13. WAIVER. Failure by KidSpot Inc. to enforce any term of this Agreement will not be deemed a waiver of its right to enforce that or any other term of this Agreement or any other agreement that exist between the parties.
14. GOVERNING LAW/DISPUTE RESOLUTION. This Agreement shall be interpreted under the laws of the State of Georgia without regard to conflict of law provisions. Any dispute, controversy, or claim arising under, out of, in connection with, or in relation to this Agreement will be subject to final and binding arbitration before a three arbitrator panel (one arbitrator selected by each party, which arbitrators select the third) conducted applying Georgia substantive law in accordance with and subject to the Rules of Procedure for Christian Conciliation (the Rules) as established by the Institute for Christian Conciliation (a division of Peacemaker Ministries). Any request for arbitration shall be delivered to the other party and shall contain a summary of the controversy or claim, the causes of action and theories of liability that the requesting party believes it has against the other party, and a statement of the relief which the requesting party believes to be appropriate. The arbitration will be completed in no more than sixty (60) days from the date the arbitrators are selected, unless the arbitrators require an extension. Any arbitration proceedings will be held by telephone or, if a hearing is deemed necessary by the arbitrators, in Atlanta, Georgia. Judgment upon any award rendered in arbitration may be entered in any court having jurisdiction thereof. In addition to any other relief, the prevailing party shall be entitled to recover its costs including reasonable attorneys’ fees and expert witness fees.

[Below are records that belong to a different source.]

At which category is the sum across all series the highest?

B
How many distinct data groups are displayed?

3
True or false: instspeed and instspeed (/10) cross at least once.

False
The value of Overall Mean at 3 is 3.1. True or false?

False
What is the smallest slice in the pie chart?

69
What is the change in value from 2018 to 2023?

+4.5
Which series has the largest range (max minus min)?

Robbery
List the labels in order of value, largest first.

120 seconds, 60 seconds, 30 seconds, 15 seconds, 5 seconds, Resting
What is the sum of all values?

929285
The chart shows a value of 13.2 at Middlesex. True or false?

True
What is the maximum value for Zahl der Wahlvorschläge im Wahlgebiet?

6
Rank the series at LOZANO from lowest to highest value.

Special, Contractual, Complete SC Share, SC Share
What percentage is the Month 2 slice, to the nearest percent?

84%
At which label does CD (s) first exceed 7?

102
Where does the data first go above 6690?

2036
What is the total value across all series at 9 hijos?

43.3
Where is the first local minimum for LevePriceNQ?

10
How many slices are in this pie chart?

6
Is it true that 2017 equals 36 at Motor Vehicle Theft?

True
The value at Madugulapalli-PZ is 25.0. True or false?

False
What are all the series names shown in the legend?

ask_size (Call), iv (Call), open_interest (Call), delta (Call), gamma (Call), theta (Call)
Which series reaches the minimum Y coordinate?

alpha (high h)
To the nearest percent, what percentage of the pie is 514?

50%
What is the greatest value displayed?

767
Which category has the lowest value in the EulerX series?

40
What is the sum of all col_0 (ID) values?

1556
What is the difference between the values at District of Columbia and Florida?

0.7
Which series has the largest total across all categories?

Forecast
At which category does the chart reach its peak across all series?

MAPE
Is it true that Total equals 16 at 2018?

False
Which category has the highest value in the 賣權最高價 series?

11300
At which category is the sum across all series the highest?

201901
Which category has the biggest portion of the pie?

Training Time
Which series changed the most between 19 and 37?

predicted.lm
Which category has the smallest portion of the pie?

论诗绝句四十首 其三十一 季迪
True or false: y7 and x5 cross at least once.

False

15. LICENSE FEES: Curriculum Fee: A yearly curriculum subscription. The license fee paid will be in effect for the duration of the current calandar year of 2021.
16. ENTIRE AGREEMENT. This Agreement constitutes the entire agreement between the parties and supersedes all other written or oral statements or previous agreements regarding the License, Trademarks, or Content.